A comemoração dos 70 anos da CLT é uma oportunidade para se refletir sobre o que pretendemos fazer daqui para frente. A economia deverá continuar crescentemente competitiva. As tecnologias continuarão induzindo novas formas de trabalhar. A divisão do trabalho crescerá de modo acelerado tanto pela necessidade de subcontratar entre países como de subcontratar e terceirizar dentro do próprio Brasil. Para enfrentar esses desafios, o país precisa criar um ambiente favorável para que todas as novas formas de trabalhar possam ser praticadas com segurança, observando-se as proteções necessárias aos que trabalham.

Mas, os meus mais de 70 anos de vida me ensinaram a ser realista. Na minha juventude, eu julgava ser possível fazer-se uma transformação radical do quadro jurídico trabalhista do Brasil, ampliando-se vigorosamente o espaço da negociação para as partes acertarem suas diferenças com liberdade. Quando se aprovou a Constituição de 1988, vi ali uma maneira simples de se chegar a essa façanha: bastava introduzir no início do caput do artigo 7º. a expressão, “salvo negociação”.

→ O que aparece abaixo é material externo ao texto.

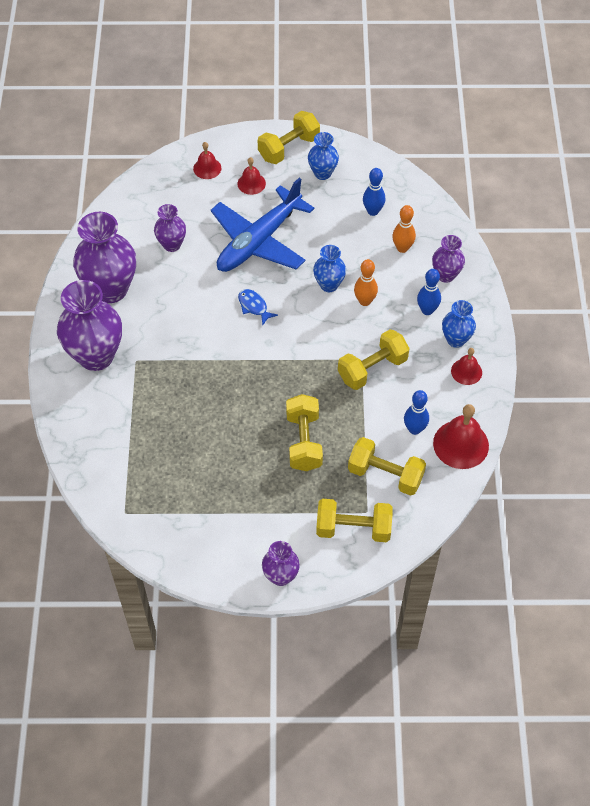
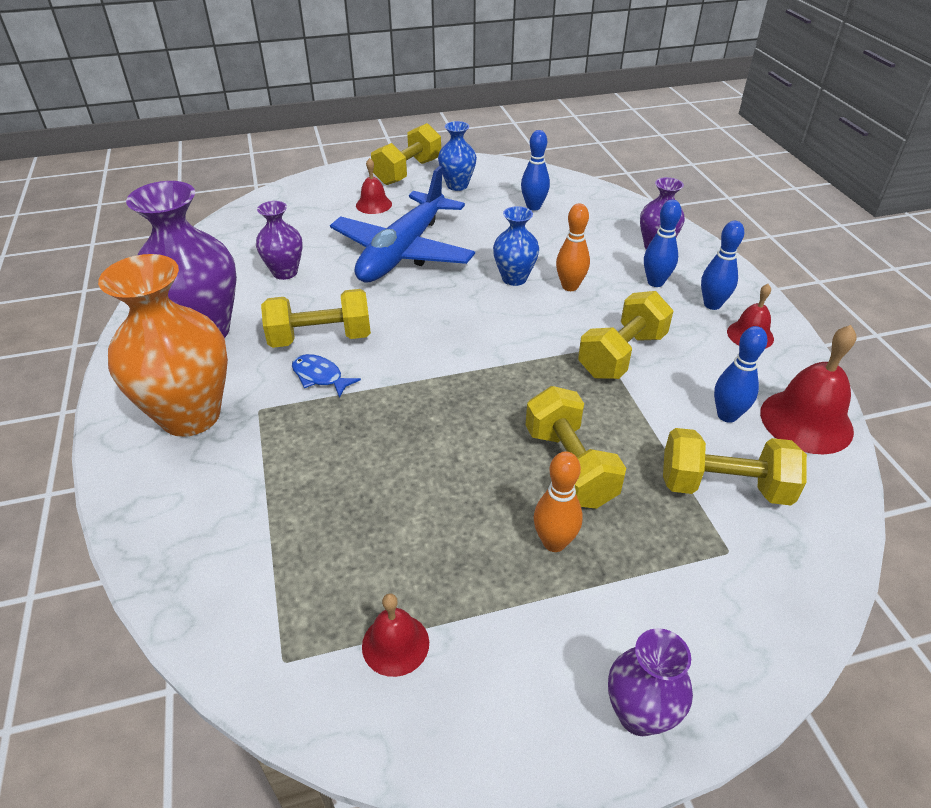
camera: 15 degrees left, 15 degrees down
purple vase [57,280,122,371] -> orange vase [98,254,228,437]
red bell [193,142,221,179] -> red bell moved to [362,593,429,677]
blue fish [238,289,278,326] -> blue fish moved to [292,354,361,398]
yellow dumbbell [316,499,392,542] -> yellow dumbbell moved to [261,289,371,348]
orange bowling pin [392,205,416,253] -> orange bowling pin moved to [534,451,583,552]
blue vase [442,300,476,348] -> blue bowling pin [701,221,744,310]

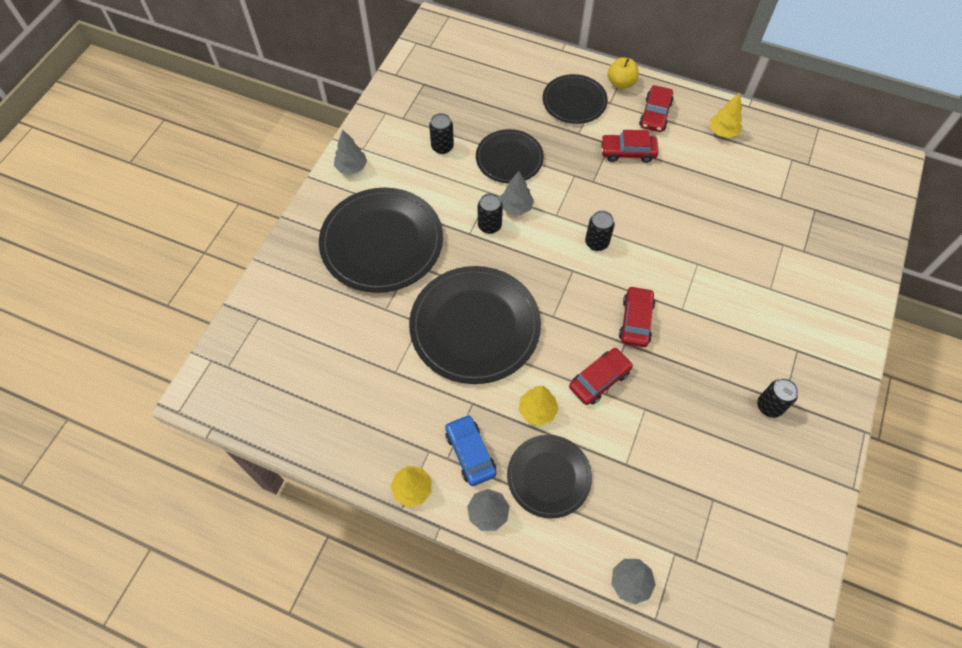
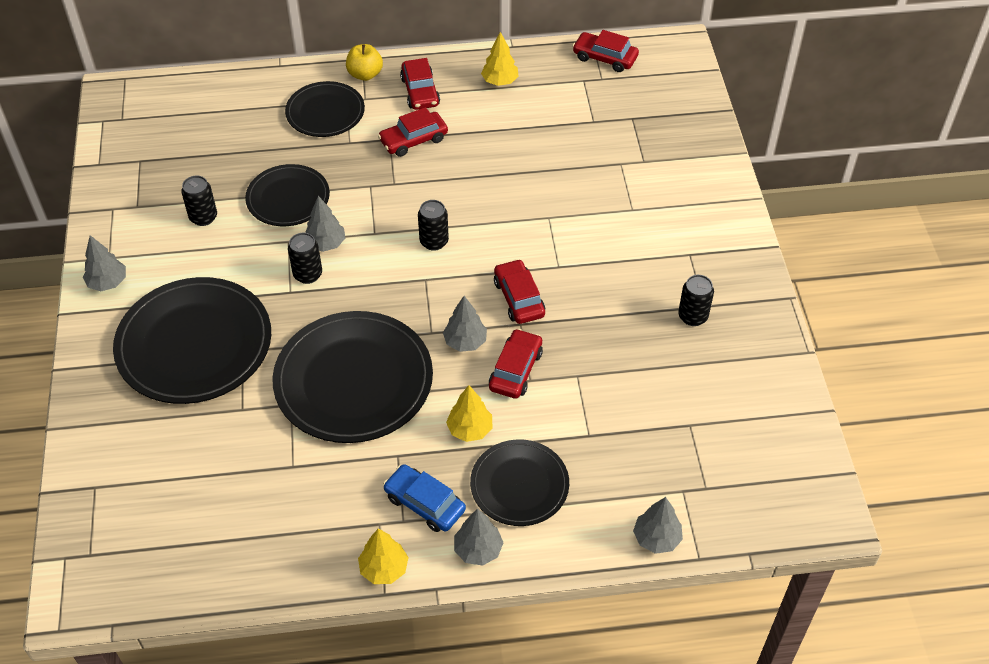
camera: 30 degrees left, 10 degrees down
none -> grey tree [443,296,487,352]
none -> red car [573,30,639,72]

O tempo me ensinou que a singeleza desse “salvo negociação” batia de frente com o atavismo e a pesada tradição cultural dos brasileiros que só acreditam em proteções garantidas por lei – apesar da realidade mostrar a cada dia a sua impotência para proteger a maioria dos que trabalham.

Hoje em dia, com milhares de quilômetros rodados…, estou convencido de que a reforma da CLT só poderá ocorrer de forma fatiada e gradual. Por isso, vejo com muita esperança o documento da Confederação Nacional da Indústria (101 Propostas para Modernização Trabalhista, Brasília: CNI, 2012) que apresenta um conjunto de sugestões a serem debatidas e implementadas gradualmente, e com a participação das partes envolvidas.

Essa modernização, ainda que gradual, será crucial para preparar o Brasil para os próximos desafios.  O assunto será tratado aqui. Por isso, acredito que este Seminário será inserido na história como um decisivo primeiro passo da longa cruzada a ser empreendida para a atualização da nossa CLT. Muito obrigado.

[1] Pronunciamento realizado na abertura do Seminário sobre “Os 70 anos da CLT”, realizado pela Fecomercio de São Paulo em parceria com a CNI em 26/04/2013.

[2] Segundo os dados da PNAD de 2011, dos 100 milhões de trabalhadores que compunham a força de trabalho naquele ano, 19,7 milhões trabalhavam por conta própria; 14 milhões eram “outros e sem declaração”; os desocupados somavam 6,7 milhões; os empregados domésticos sem registro eram 4,6 milhões; os que trabalhavam na produção para próprio consumo e na construção para uso próprio, chegavam a 3,75 milhões e os não remunerados a 3,2 milhões.

[3] Dados do Orçamento Geral da União e da Consolidação Estatística da Justiça do Trabalho publicada no Relatório Analítico referente a 2010.